* Requirement *
Among the lines below, which ones contain the word "back"? Copy every such line.

* Given information *
# # #

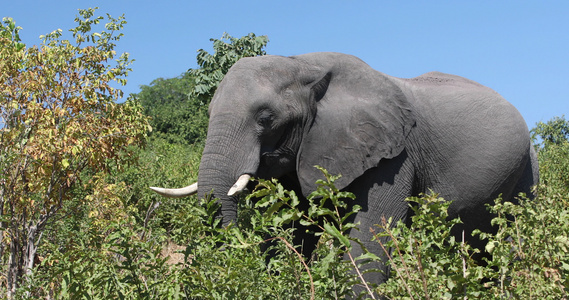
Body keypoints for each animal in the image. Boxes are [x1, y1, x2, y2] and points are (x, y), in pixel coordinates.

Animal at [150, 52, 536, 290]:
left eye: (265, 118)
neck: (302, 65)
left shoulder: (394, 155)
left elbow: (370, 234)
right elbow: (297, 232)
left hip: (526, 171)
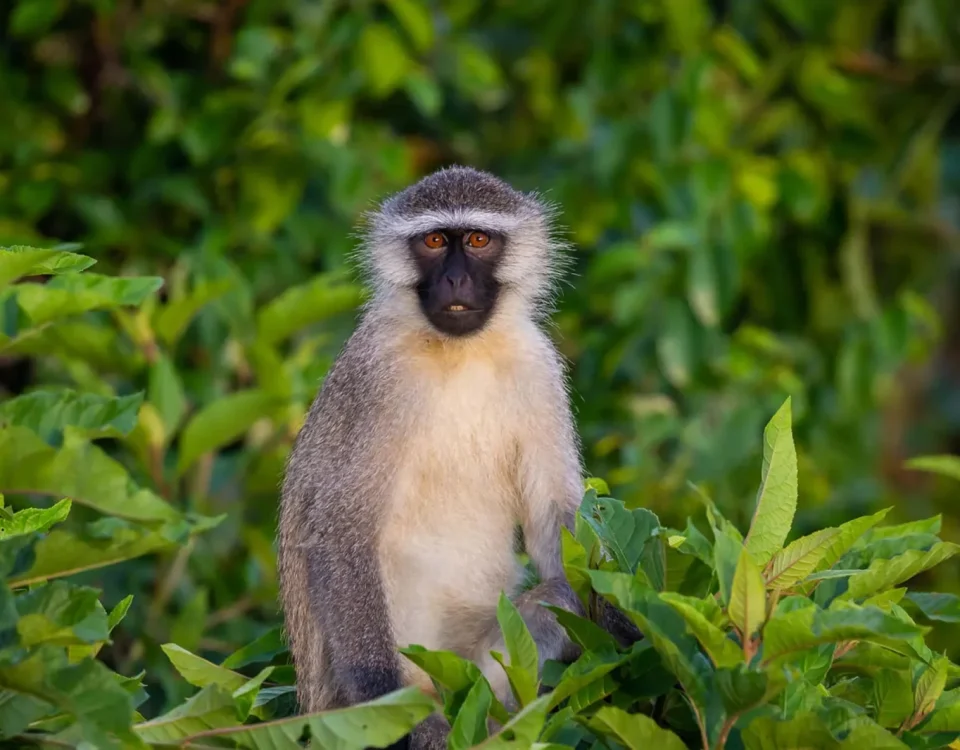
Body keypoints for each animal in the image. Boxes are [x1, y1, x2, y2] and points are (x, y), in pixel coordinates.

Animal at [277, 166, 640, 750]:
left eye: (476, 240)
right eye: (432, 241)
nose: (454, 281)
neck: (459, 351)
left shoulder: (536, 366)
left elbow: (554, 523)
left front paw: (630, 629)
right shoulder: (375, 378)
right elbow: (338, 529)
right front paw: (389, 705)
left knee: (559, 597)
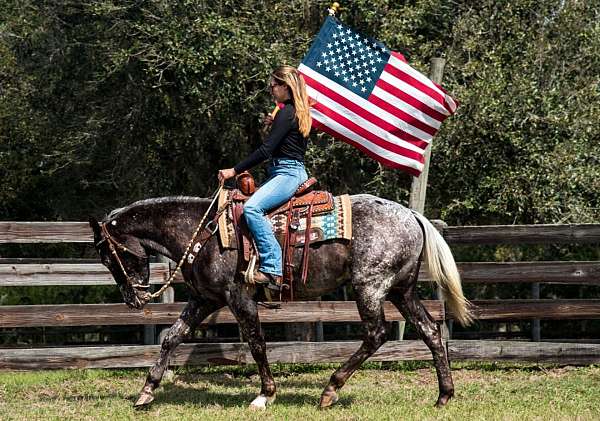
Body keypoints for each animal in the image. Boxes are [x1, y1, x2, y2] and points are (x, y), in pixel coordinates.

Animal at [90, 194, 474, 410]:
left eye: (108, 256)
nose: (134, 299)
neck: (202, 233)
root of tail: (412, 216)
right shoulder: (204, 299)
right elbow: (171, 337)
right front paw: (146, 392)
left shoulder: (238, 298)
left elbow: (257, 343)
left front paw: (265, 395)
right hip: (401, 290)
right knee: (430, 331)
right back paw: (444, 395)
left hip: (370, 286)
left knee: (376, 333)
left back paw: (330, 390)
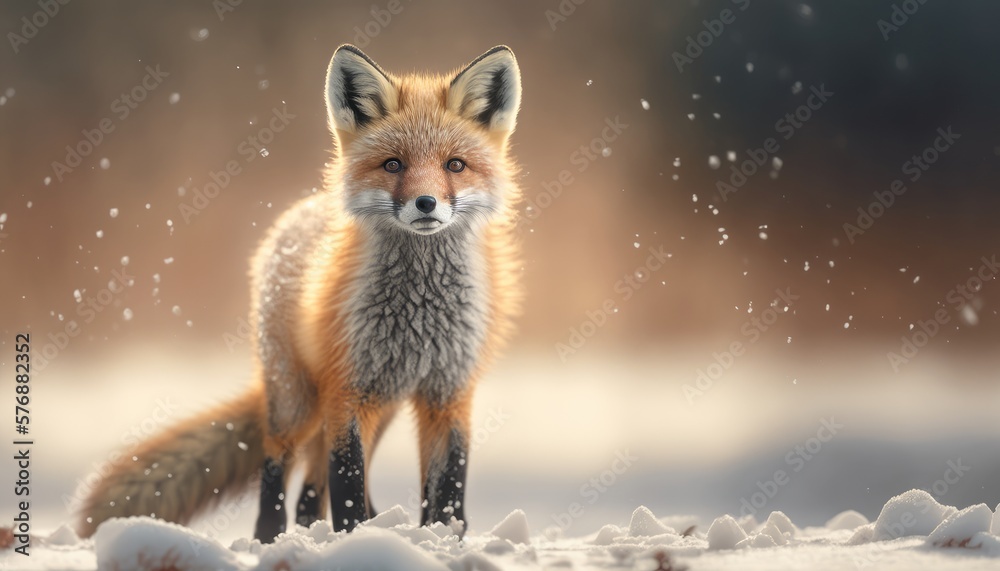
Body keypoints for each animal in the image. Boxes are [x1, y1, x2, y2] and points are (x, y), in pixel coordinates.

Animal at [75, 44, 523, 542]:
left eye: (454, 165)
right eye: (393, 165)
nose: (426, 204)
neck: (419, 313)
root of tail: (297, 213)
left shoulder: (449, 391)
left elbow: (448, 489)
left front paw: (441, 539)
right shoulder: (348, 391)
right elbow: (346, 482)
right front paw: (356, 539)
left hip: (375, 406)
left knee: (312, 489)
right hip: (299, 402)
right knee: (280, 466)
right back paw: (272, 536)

# # #

* Task result *
right back paw: (444, 395)
left back paw: (330, 390)
right back paw: (272, 536)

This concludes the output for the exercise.